**Extract to read:**
________________________________________

We the undersigned councillors request that you call in Application 2018/93591 that was passed by Kirklees MBC on the 28th October 2020 and we wish to support the call in by Huddersfield Civic Society.
Castle Hill is a significant landmark of special merit in Kirklees, the whole monument and its surrounds are a scheduled ancient monument sited in the Green Belt. The site is visible for miles around and is an iconic landmark of national importance and any development here would have a detrimental visual impact.
We support Historic England’s recognition that this hilltop fort is a rare and important asset of local, regional and national importance.
The majority of the community, who submitted comments were against the proposal and we as councillors instantly had emails and calls from residents questioning how and why the application was approved given the evidence provided. However, this was not reflected in the verbal submission by the officer and the report, while acknowledging the responses, somehow chose to focus on the few that met the recommendation’s view.

________________________________________

**Exercise data:**
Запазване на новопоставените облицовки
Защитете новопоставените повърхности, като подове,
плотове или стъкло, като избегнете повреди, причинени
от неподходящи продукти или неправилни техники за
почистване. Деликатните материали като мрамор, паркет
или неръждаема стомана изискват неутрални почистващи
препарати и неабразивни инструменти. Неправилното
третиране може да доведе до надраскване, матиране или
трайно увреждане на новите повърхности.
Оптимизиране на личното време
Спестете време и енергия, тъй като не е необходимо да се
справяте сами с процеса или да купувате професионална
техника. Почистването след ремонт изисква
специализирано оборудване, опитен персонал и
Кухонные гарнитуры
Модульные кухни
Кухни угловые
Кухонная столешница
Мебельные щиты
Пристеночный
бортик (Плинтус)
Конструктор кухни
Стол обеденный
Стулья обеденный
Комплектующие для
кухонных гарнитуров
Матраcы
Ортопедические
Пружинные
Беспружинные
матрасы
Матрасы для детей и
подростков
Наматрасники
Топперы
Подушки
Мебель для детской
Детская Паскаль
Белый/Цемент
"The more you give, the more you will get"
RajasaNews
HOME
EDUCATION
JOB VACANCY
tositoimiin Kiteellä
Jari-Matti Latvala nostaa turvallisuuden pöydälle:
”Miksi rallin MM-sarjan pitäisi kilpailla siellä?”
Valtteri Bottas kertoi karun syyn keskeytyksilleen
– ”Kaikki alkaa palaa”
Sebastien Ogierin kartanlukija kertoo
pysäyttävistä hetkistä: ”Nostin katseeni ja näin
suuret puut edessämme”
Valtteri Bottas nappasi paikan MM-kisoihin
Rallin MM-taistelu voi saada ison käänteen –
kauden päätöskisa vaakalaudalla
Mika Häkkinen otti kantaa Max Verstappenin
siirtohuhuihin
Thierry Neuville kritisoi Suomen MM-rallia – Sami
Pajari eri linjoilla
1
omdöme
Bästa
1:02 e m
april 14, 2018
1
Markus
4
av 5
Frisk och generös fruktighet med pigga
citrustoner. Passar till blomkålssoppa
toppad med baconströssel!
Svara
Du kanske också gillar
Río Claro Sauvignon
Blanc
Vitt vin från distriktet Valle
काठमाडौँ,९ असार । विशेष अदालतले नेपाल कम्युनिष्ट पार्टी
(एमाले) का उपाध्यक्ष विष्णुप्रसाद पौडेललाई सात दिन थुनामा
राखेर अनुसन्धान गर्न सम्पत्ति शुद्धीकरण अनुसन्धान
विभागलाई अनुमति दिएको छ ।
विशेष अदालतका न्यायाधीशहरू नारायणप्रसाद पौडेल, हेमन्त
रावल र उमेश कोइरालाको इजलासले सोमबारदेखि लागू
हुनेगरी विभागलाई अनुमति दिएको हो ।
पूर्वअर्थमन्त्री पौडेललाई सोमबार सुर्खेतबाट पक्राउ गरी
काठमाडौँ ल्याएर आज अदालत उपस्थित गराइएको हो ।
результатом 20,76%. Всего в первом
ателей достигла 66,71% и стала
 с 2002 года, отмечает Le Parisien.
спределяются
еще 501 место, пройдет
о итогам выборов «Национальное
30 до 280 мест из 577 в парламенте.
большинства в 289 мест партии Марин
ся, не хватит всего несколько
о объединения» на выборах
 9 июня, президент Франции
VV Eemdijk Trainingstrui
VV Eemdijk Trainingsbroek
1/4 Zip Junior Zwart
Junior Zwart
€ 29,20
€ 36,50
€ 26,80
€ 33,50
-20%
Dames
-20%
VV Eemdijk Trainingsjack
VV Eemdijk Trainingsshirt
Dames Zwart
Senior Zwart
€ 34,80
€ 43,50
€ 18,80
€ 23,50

________________________________________

**To do:**
**a.** Please repeat the councillors' letter about Castle Hill word for word, from start to end.
**b.** Reproduce the records verbatim, everything from their first line down to the line containing "справяте сами с", with both ends included.

**Solutions to the problems:**
**a.**
We the undersigned councillors request that you call in Application 2018/93591 that was passed by Kirklees MBC on the 28th October 2020 and we wish to support the call in by Huddersfield Civic Society.
Castle Hill is a significant landmark of special merit in Kirklees, the whole monument and its surrounds are a scheduled ancient monument sited in the Green Belt. The site is visible for miles around and is an iconic landmark of national importance and any development here would have a detrimental visual impact.
We support Historic England’s recognition that this hilltop fort is a rare and important asset of local, regional and national importance.
The majority of the community, who submitted comments were against the proposal and we as councillors instantly had emails and calls from residents questioning how and why the application was approved given the evidence provided. However, this was not reflected in the verbal submission by the officer and the report, while acknowledging the responses, somehow chose to focus on the few that met the recommendation’s view.

**b.**
Запазване на новопоставените облицовки
Защитете новопоставените повърхности, като подове,
плотове или стъкло, като избегнете повреди, причинени
от неподходящи продукти или неправилни техники за
почистване. Деликатните материали като мрамор, паркет
или неръждаема стомана изискват неутрални почистващи
препарати и неабразивни инструменти. Неправилното
третиране може да доведе до надраскване, матиране или
трайно увреждане на новите повърхности.
Оптимизиране на личното време
Спестете време и енергия, тъй като не е необходимо да се
справяте сами с процеса или да купувате професионална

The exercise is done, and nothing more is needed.